> ARBEITSAUFTRAG 1
Nennen Sie alle lokalen Bedürfnisse, für die die Gelder laut dem Text über den Widerstand gegen Kriegssteuern verwendet werden sollten.

> VORLIEGENDER TEXT
◆ ◆ ◆ ◆
Die Weigerung zu bezahlen

Der Widerstand gegen Kriegssteuern wird größer

von Ruth Benn

Wut, Entrüstung, Traurigkeit und Hoffnungen bezüglich der Idee, einen neuen Schritt zu unternehmen, um sich dem Krieg im Irak zu widersetzen: Die Organisatoren aus der Gemeinschaft des Widerstands gegen Kriegssteuern hören immer wieder von solchen Gefühlsregungen.

"Im vergangenen Jahr verdiente ich ungefähr 18.000 Dollar und nun entnehme ich der IRS-Tabelle (International Revenue Service = Steuerbehörde), dass ich Cheney, Rumsfeld und Rice 2.000 Dollar geben soll. Wenn ich machen könnte was ich will, würde ich diese Gelder einfach umleiten und für die lokalen Bedürfnisse verwenden, wie zum Beispiel als Wohngeld für Geringverdienende, für die Anschaffung alternativer Verkehrsmittel, zur Unterstützung von Bildungsmaßnahmen und für die Finanzierung der Bibliothek. Gibt es eine Methode, die auf solider Forschungsarbeit beruht und aufzeigt, wie die ursprünglich für imperialistische Zwecke eingeplanten Gelder zurück an die Gemeinden geleitet werden können, denen sie entzogen wurden, um die imperialistischen Expeditionen durchzuführen?"

Hawaii
Der Widerstand gegen Kriegssteuern ist normalerweise nicht der erste Schritt, den Kriegsgegner unternehmen, um zu protestieren. Aber mit der Zeit erscheint er als eine sinnvolle Möglichkeit um zu protestieren, denn die Leute fragen sich selbst: "Wie kann ich für den Frieden arbeiten und trotzdem noch Kriegssteuern zahlen?" Je länger der Krieg dauert, umso drängender erscheint diese Frage - und umso schneller sind Menschen bereit, sich an Aktionen zu beteiligen, vor denen sie zunächst noch zurückgeschreckt waren.
◆ ◆ ◆ ◆
> ARBEITSAUFTRAG 2
Aktualisieren Sie in den Datensätzen den Abschnitt vom Anfang bis einschließlich der Zeile mit „BEN ASHAARI“, indem Sie „Kč“ durch „CZK“ ersetzen. Geben Sie nur diesen Abschnitt wieder und lassen Sie alles Übrige unverändert.

> BEREITGESTELLTES MATERIAL
◆ ◆ ◆ ◆
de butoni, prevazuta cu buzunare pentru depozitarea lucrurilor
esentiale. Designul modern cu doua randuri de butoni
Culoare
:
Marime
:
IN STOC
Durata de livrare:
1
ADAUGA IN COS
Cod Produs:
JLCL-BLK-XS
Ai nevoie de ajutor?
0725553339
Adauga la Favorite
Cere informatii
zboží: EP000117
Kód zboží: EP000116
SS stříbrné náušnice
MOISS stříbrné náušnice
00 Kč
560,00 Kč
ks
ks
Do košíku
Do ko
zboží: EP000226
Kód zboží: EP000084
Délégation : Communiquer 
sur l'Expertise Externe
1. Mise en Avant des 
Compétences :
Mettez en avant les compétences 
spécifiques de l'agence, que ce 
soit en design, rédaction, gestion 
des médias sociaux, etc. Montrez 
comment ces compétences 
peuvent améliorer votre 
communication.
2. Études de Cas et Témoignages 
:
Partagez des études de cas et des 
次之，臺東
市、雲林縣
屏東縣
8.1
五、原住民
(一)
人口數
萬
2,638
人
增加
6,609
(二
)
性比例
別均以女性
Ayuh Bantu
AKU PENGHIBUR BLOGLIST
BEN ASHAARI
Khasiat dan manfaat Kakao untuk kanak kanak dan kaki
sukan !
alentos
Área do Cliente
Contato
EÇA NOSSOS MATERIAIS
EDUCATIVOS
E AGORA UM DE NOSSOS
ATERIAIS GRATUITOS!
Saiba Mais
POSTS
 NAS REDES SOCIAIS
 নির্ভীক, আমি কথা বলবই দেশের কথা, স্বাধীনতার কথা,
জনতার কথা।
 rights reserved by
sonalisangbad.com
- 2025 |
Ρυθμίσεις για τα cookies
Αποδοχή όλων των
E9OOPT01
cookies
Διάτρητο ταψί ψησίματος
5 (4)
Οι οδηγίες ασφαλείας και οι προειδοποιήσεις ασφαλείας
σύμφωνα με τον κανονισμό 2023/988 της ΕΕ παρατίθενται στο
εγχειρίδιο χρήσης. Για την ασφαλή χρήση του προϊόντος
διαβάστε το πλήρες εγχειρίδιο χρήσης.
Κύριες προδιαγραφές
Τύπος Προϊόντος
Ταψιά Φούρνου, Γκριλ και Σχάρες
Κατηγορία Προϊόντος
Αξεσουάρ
◆ ◆ ◆ ◆
> LÖSUNG 1
- Wohngeld für Geringverdienende
- Anschaffung alternativer Verkehrsmittel
- Unterstützung von Bildungsmaßnahmen
- Finanzierung der Bibliothek

> LÖSUNG 2
de butoni, prevazuta cu buzunare pentru depozitarea lucrurilor
esentiale. Designul modern cu doua randuri de butoni
Culoare
:
Marime
:
IN STOC
Durata de livrare:
1
ADAUGA IN COS
Cod Produs:
JLCL-BLK-XS
Ai nevoie de ajutor?
0725553339
Adauga la Favorite
Cere informatii
zboží: EP000117
Kód zboží: EP000116
SS stříbrné náušnice
MOISS stříbrné náušnice
00 CZK
560,00 CZK
ks
ks
Do košíku
Do ko
zboží: EP000226
Kód zboží: EP000084
Délégation : Communiquer 
sur l'Expertise Externe
1. Mise en Avant des 
Compétences :
Mettez en avant les compétences 
spécifiques de l'agence, que ce 
soit en design, rédaction, gestion 
des médias sociaux, etc. Montrez 
comment ces compétences 
peuvent améliorer votre 
communication.
2. Études de Cas et Témoignages 
:
Partagez des études de cas et des 
次之，臺東
市、雲林縣
屏東縣
8.1
五、原住民
(一)
人口數
萬
2,638
人
增加
6,609
(二
)
性比例
別均以女性
Ayuh Bantu
AKU PENGHIBUR BLOGLIST
BEN ASHAARI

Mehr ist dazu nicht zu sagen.